CONSIGNE A ▸
Répondez à ces questions sur le texte consacré à l'évaluation des politiques publiques :
(i) Qu'attendent nos concitoyens ?
(ii) Par quoi les marges de manœuvre budgétaires sont-elles limitées ?
(iii) Qui a la pleine maîtrise du levier que constitue l'évaluation des politiques publiques ?

Elle résulte d’une prise de conscience de l’impératif d’efficacité et d’efficience qui s’impose à l’ensemble des politiques publiques dans une économie mondialisée. Cette consécration répond également au souhait de nos concitoyens, qui attendent plus de transparence et une meilleure information sur les résultats réels des actions publiques engagées. Au moment où les marges de manœuvre budgétaires sont limitées par la dégradation des finances publiques, l’évaluation des politiques publiques constitue l’un des rares leviers dont le Gouvernement et le Parlement ont la pleine maîtrise pour en dégager de nouvelles. Et c’est aussi, je le répète, une exigence démocratique.

CONSIGNE B ▸
Recopiez à l'identique les lignes des enregistrements, en commençant à celle qui contient « What objects are » et en vous arrêtant après celle qui contient « building: (451, 439) ». Laissez les images de côté.

ENREGISTREMENTS EXTRAITS ▸

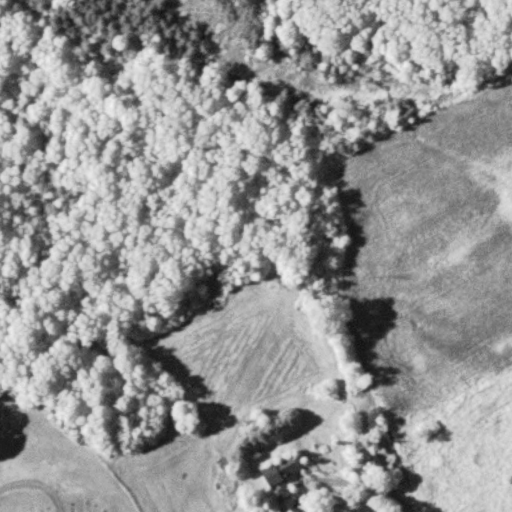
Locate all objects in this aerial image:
park: (57, 471)
road: (36, 486)
road: (409, 508)
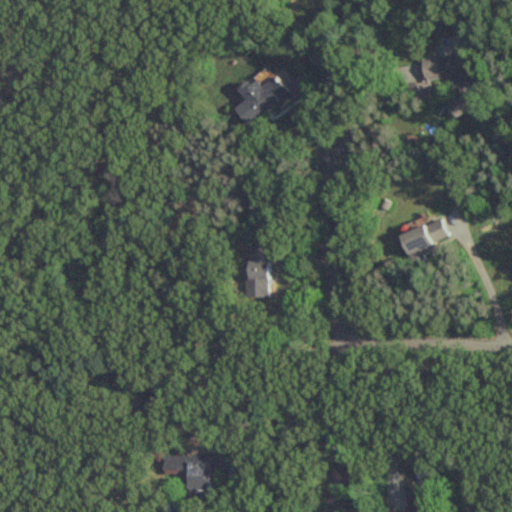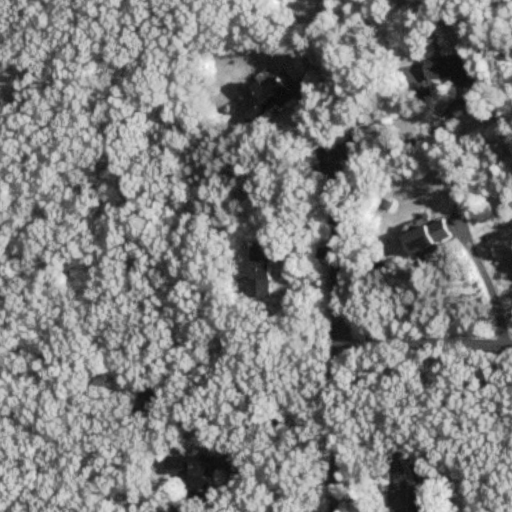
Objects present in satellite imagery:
building: (453, 79)
road: (361, 96)
building: (264, 100)
building: (431, 237)
building: (260, 271)
road: (482, 282)
road: (343, 332)
road: (428, 341)
road: (411, 418)
road: (236, 425)
building: (192, 471)
building: (423, 498)
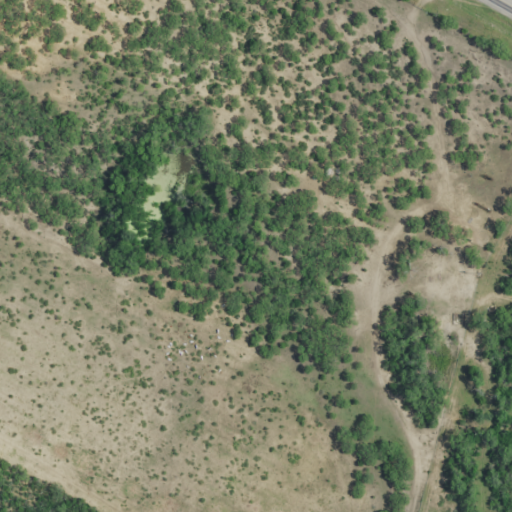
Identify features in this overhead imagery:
road: (511, 0)
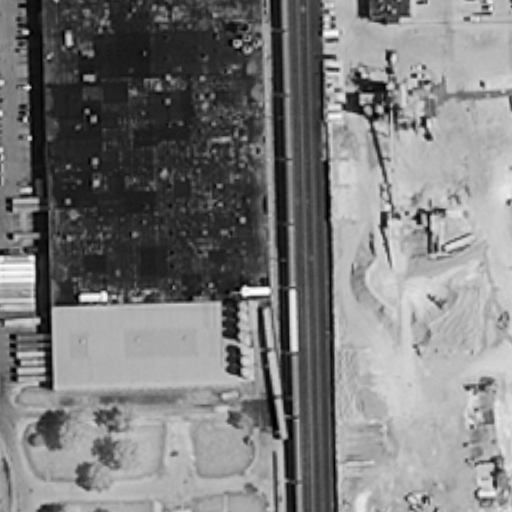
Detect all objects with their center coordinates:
road: (494, 3)
road: (433, 4)
building: (388, 8)
building: (386, 9)
road: (345, 23)
road: (428, 52)
road: (4, 106)
building: (143, 204)
building: (143, 209)
railway: (287, 256)
railway: (299, 256)
railway: (306, 256)
railway: (316, 256)
railway: (277, 406)
road: (14, 471)
road: (136, 484)
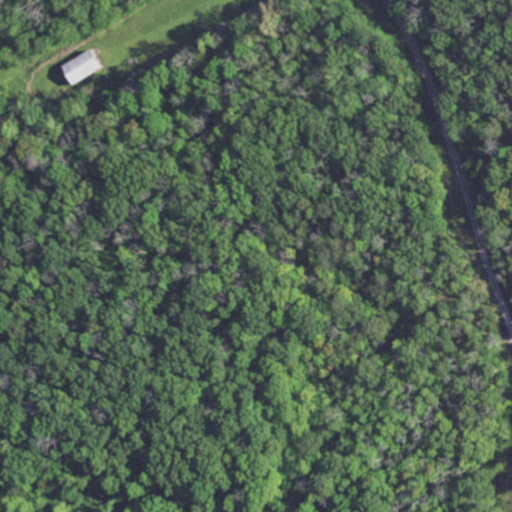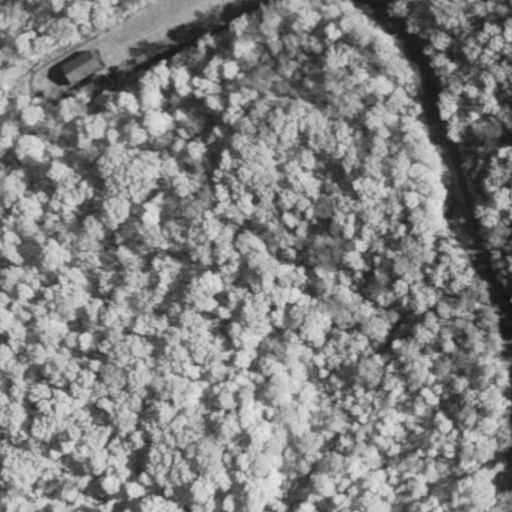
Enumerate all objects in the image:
building: (83, 68)
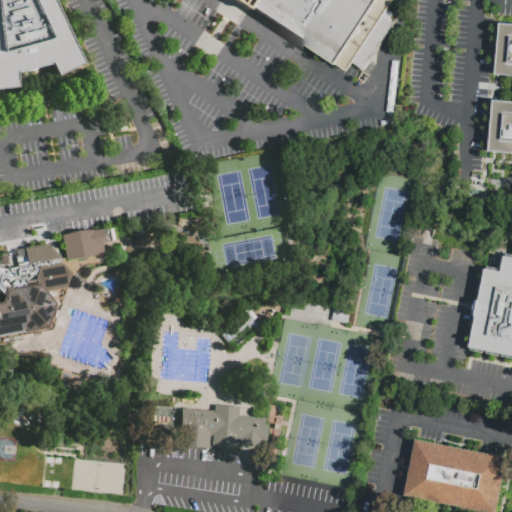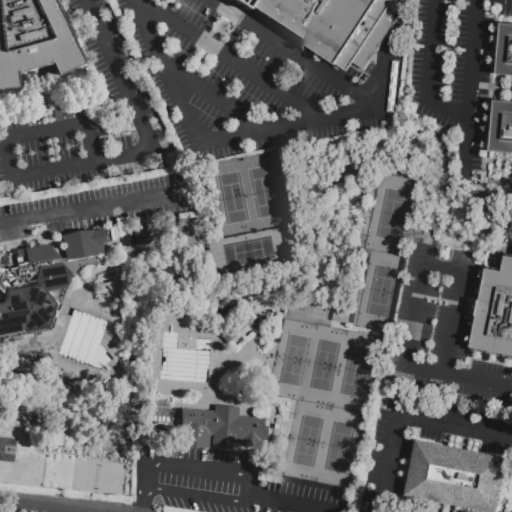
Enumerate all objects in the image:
road: (400, 20)
building: (332, 24)
building: (333, 26)
building: (32, 38)
building: (33, 39)
road: (295, 52)
road: (230, 58)
road: (166, 70)
road: (429, 71)
road: (385, 72)
road: (118, 75)
road: (469, 82)
road: (213, 95)
building: (502, 96)
building: (503, 98)
road: (288, 123)
building: (326, 128)
road: (45, 130)
park: (207, 147)
road: (80, 164)
park: (263, 191)
park: (231, 196)
road: (90, 207)
park: (390, 215)
building: (81, 243)
building: (82, 243)
park: (247, 251)
building: (28, 287)
building: (29, 288)
park: (381, 291)
road: (420, 295)
building: (494, 311)
building: (496, 313)
building: (340, 317)
building: (240, 328)
park: (295, 359)
park: (325, 365)
park: (356, 372)
building: (74, 382)
road: (406, 415)
building: (224, 426)
building: (218, 427)
park: (309, 442)
park: (340, 448)
building: (144, 452)
road: (206, 470)
road: (143, 476)
building: (456, 476)
building: (457, 477)
road: (198, 498)
road: (139, 501)
road: (295, 503)
road: (35, 506)
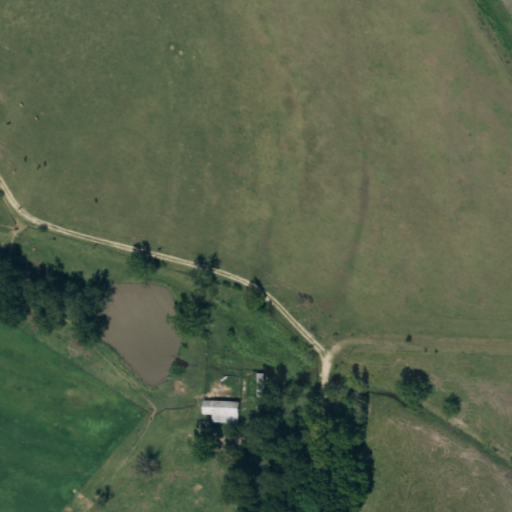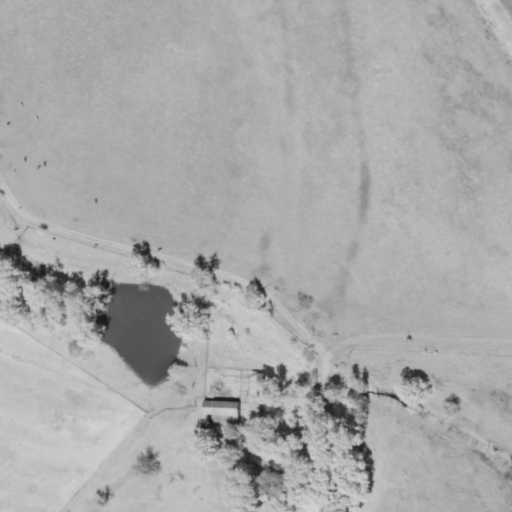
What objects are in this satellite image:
road: (365, 114)
building: (223, 410)
building: (298, 491)
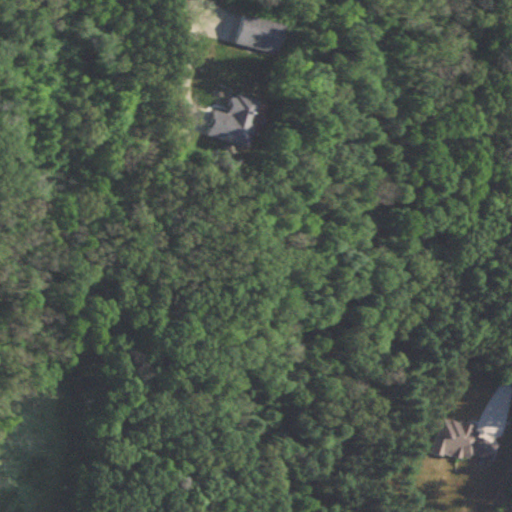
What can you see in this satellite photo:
building: (256, 35)
road: (185, 42)
building: (231, 119)
road: (503, 379)
building: (451, 439)
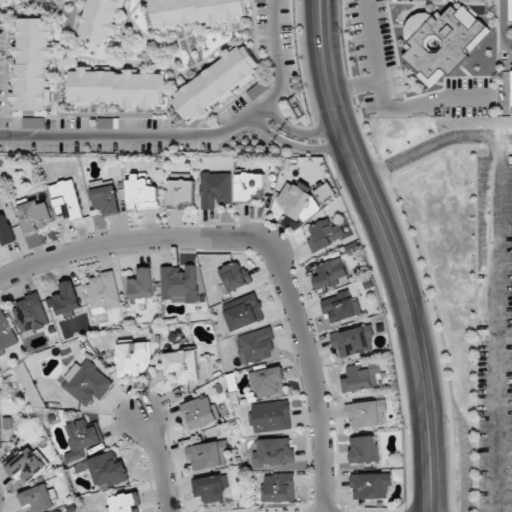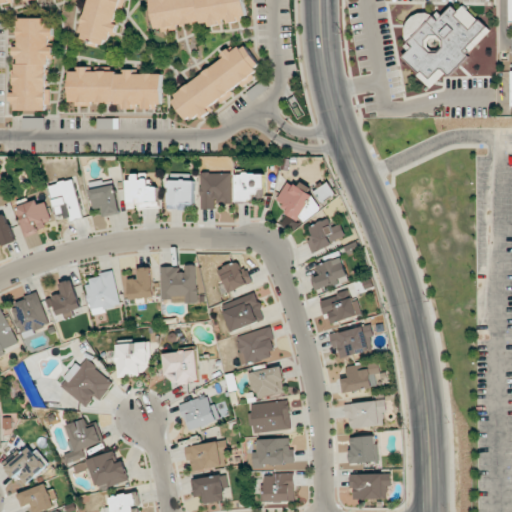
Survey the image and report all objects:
building: (6, 1)
building: (7, 1)
building: (510, 9)
building: (510, 10)
building: (195, 12)
building: (195, 13)
building: (100, 20)
building: (100, 21)
building: (441, 41)
building: (33, 63)
building: (32, 64)
building: (215, 83)
building: (215, 83)
building: (116, 86)
building: (115, 88)
road: (274, 113)
road: (263, 123)
road: (309, 131)
road: (191, 134)
road: (308, 148)
building: (250, 186)
building: (216, 189)
building: (182, 191)
building: (142, 192)
building: (104, 196)
building: (66, 199)
building: (294, 199)
building: (34, 217)
building: (6, 230)
building: (324, 235)
road: (126, 242)
road: (390, 252)
road: (493, 253)
building: (330, 272)
building: (234, 276)
building: (142, 284)
building: (180, 284)
building: (103, 293)
building: (66, 298)
building: (341, 306)
building: (244, 312)
building: (31, 314)
building: (6, 333)
building: (354, 341)
building: (256, 345)
building: (133, 358)
building: (182, 365)
road: (310, 369)
building: (361, 378)
building: (267, 381)
building: (86, 382)
building: (198, 412)
building: (366, 413)
building: (271, 416)
building: (82, 439)
building: (0, 441)
building: (364, 449)
building: (273, 451)
building: (206, 455)
road: (156, 463)
building: (27, 464)
building: (105, 469)
building: (370, 485)
building: (278, 487)
building: (210, 488)
building: (37, 498)
building: (122, 502)
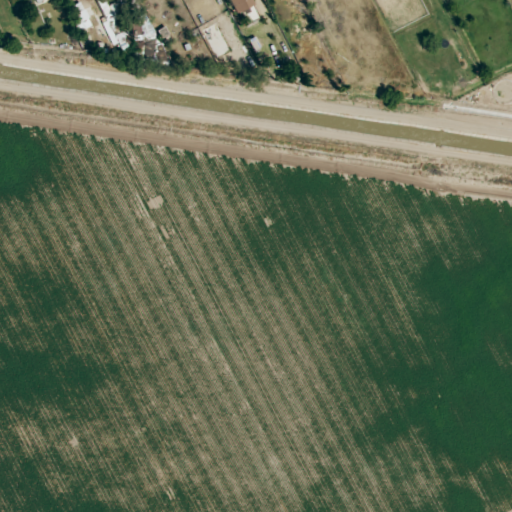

RÉPONSE A ▸
(i) Plus de transparence et une meilleure information sur les résultats réels des actions publiques engagées.
(ii) Par la dégradation des finances publiques.
(iii) Le Gouvernement et le Parlement.

RÉPONSE B ▸
What objects are in this satellite image:
road: (365, 114)
building: (223, 410)
building: (298, 491)
What can you see in this satellite photo:
building: (256, 35)
road: (185, 42)
building: (231, 119)
road: (503, 379)
building: (451, 439)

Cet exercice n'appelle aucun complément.